藤川 理恵1, 高開 登茂子2, 久米 博子2, 三木 幸代2, 原田 路可2, 加根 千賀子2, 赤池 雅史1, 楊河 宏章2, 苛原 稔3 (1.徳島大学大学院医歯薬学研究部医療教育学分野, 2.徳島大学病院, 3.徳島大学大学院医歯薬学研究部)
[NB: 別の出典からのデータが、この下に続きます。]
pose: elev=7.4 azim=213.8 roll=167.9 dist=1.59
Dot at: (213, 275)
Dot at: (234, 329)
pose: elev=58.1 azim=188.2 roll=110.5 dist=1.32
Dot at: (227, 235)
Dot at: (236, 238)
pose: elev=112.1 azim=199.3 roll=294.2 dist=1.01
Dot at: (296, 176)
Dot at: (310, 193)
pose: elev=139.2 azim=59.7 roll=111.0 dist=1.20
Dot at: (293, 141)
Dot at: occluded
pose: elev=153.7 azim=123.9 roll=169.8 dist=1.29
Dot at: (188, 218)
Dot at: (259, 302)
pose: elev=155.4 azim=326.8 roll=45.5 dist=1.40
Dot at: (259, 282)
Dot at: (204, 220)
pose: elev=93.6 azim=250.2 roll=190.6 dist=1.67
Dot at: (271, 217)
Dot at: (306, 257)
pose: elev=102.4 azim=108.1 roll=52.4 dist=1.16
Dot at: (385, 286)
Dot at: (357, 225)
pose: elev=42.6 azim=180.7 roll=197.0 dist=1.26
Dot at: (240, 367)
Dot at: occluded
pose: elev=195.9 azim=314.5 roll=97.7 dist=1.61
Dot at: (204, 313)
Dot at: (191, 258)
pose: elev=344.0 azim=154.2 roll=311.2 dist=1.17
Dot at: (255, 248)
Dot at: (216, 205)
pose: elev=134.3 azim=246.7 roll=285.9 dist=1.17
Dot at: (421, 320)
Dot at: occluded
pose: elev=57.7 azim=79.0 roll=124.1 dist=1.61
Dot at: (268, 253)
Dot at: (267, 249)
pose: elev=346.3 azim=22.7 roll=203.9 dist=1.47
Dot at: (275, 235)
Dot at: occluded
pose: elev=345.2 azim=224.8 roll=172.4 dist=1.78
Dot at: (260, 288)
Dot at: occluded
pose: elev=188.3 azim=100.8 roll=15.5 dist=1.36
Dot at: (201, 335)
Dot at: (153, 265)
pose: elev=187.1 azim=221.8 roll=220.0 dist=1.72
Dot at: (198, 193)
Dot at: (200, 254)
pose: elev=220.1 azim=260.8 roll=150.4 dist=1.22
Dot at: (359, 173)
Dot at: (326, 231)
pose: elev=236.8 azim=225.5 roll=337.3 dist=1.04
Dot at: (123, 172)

Keywords:リスク、リスクマネジメント、モンゴル人看護師、リスク感性

【抄録】
【目的】モンゴル国A 病院におけるモンゴル人看護師のリスク感性を明らかにする。【方法】本研究は、モンゴル国A 病院(以下、「A 病院」とする)で看護師が配属されている全12 部署の副看護師長(副看護師長不在部署は看護師長)各1 名ずつ、計12 名のモンゴル人看護師を対象とした質的記述的研究である。データ収集方法は、インタビューガイドを用いた半構造的面接法を用いて実施した。データを逐語録にし、対象者のリスク感性に関する部分を最小単位に抽出してコード化し、意味内容の類似性と差異に着目して分類しカテゴリー化した。本研究は、所属施設の生命科学・医学系研究倫理審査委員会の承認を得て実施した。【結果】研究協力者12 名のモンゴル人看護師の看護師経験年数は平均12 年、A病院での看護師経験年数は平均2 年であった。分析の結果、A 病院におけるモンゴル人看護師のリスク感性として、<常に多様なリスクに晒され安心できないと認識><リスク回避を意図した責任ある行動><リスクの経験を活かした教育体制の整備><組織の問題として俯瞰的対応を切望><リスク回避のために適切な労務管理を渇望><自分自身のメンタルをコントロール><医療従事者、患者間での良好な関係性を維持>の7 つのカテゴリーが抽出された。【考察】A 病院のモンゴル人看護師は、常に多様なリスクに晒され安全が保障されない状況下にいる危機感を感じているがゆえに、リスクに備えての準備状態を整え、患者の健康や命を守るために、リスク回避を意図した行動をとっていることが明らかになった。また、リスクマネジメントに関する教育体制や適切な労務管理などを含め、リスクを個人の問題ではなく、組織の問題として俯瞰的に捉え解決する体制を構築してほしいと願っており、その背景には、患者に良質なケアを提供するために、組織の一員として守られ、安心できる環境下で、健康に働き続けたいというA 病院のモンゴル人看護師の思いが表れていた。さらに、焦りや集中力の低下、精神的な不安定さがリスクにつながってしまうという経験を通して、自分自身のメンタルのコントロールや互いに尊重し合える関係性を維持することが、リスク回避の鍵になると考えていた。今後は、看護師だけでなく他職種のリスク感性も明らかにすることで、A 病院における今後のリスクマネジメントの指針につながると考える。